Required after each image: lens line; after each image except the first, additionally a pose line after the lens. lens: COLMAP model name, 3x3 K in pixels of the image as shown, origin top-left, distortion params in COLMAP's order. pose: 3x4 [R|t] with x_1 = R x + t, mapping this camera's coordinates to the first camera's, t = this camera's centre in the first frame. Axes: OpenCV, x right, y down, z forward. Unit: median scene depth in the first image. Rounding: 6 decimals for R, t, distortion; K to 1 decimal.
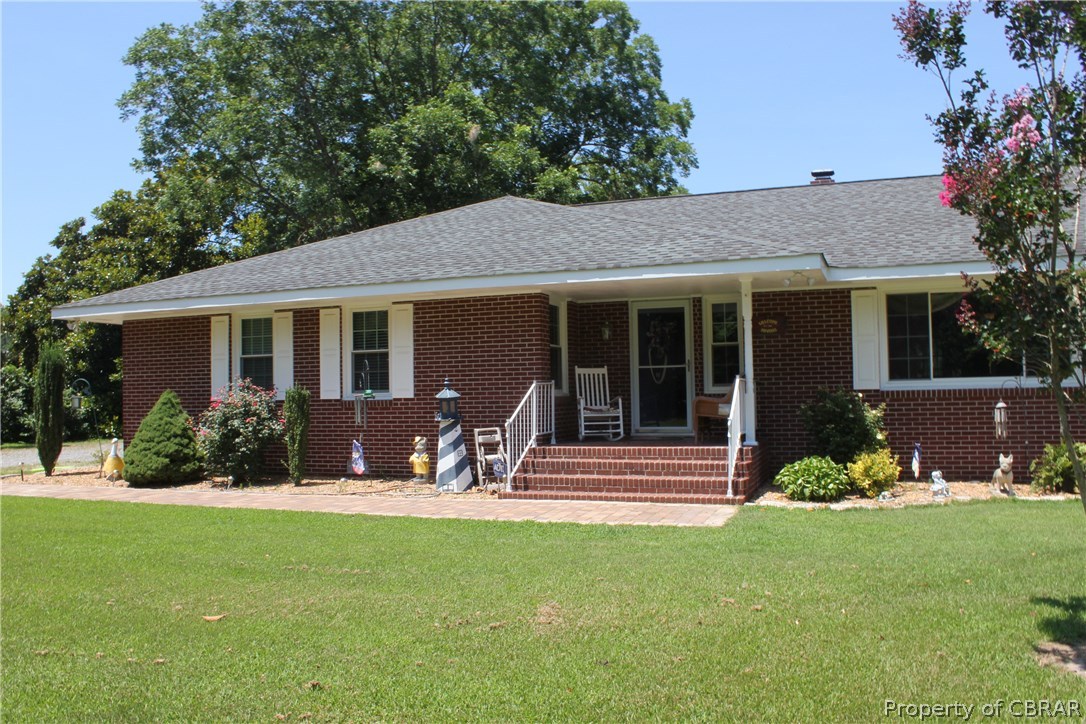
lens RADIAL K [[897.2, 0, 539.8], [0, 897.2, 356.8], [0, 0, 1]] dist [-0.151029, 0.116789]
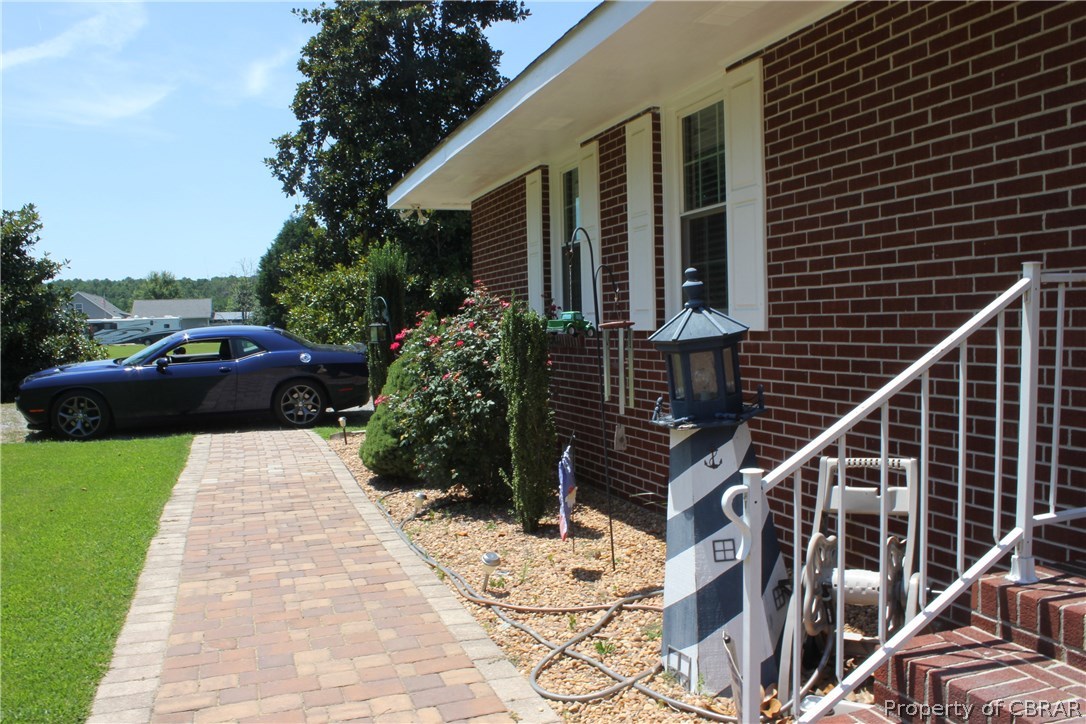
lens RADIAL K [[897.2, 0, 554.5], [0, 897.2, 364.8], [0, 0, 1]] dist [-0.151029, 0.116789]
pose [[0.648321, 0.038480, -0.760394, 0.070577], [0.043161, 0.995258, 0.087165, 0.026267], [0.760143, -0.089330, 0.643586, 0.741475]]
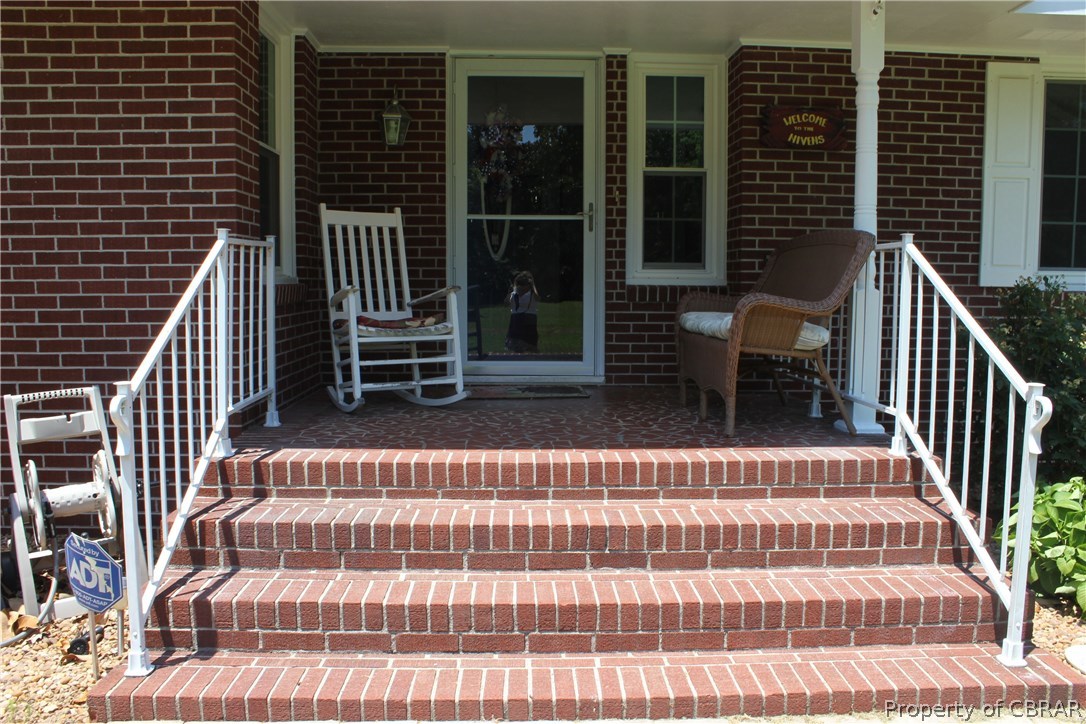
lens RADIAL K [[897.2, 0, 542.1], [0, 897.2, 364.3], [0, 0, 1]] dist [-0.151029, 0.116789]
pose [[0.921799, -0.014231, 0.387407, -0.019811], [-0.036854, 0.991583, 0.124116, 0.028930], [-0.385913, -0.128687, 0.913516, 0.654057]]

○ ○ ○

TASK TO COMPLETE: Copy out every line of the records with each "image" renamed to "frame" and nothing else altered. Leave the pictures out of the answer.

RESPONSE:
Required after each frame: lens line; after each frame except the first, additionally a pose line after the lens. lens: COLMAP model name, 3x3 K in pixels of the frame as shown, origin top-left, distortion params in COLMAP's order. pose: 3x4 [R|t] with x_1 = R x + t, mapping this camera's coordinates to the first camera's, t = this camera's centre in the first frame. Axes: OpenCV, x right, y down, z forward. Unit: median scene depth in the first frame. Rounding: 6 decimals for R, t, distortion; K to 1 decimal.
lens RADIAL K [[897.2, 0, 539.8], [0, 897.2, 356.8], [0, 0, 1]] dist [-0.151029, 0.116789]
lens RADIAL K [[897.2, 0, 554.5], [0, 897.2, 364.8], [0, 0, 1]] dist [-0.151029, 0.116789]
pose [[0.648321, 0.038480, -0.760394, 0.070577], [0.043161, 0.995258, 0.087165, 0.026267], [0.760143, -0.089330, 0.643586, 0.741475]]
lens RADIAL K [[897.2, 0, 542.1], [0, 897.2, 364.3], [0, 0, 1]] dist [-0.151029, 0.116789]
pose [[0.921799, -0.014231, 0.387407, -0.019811], [-0.036854, 0.991583, 0.124116, 0.028930], [-0.385913, -0.128687, 0.913516, 0.654057]]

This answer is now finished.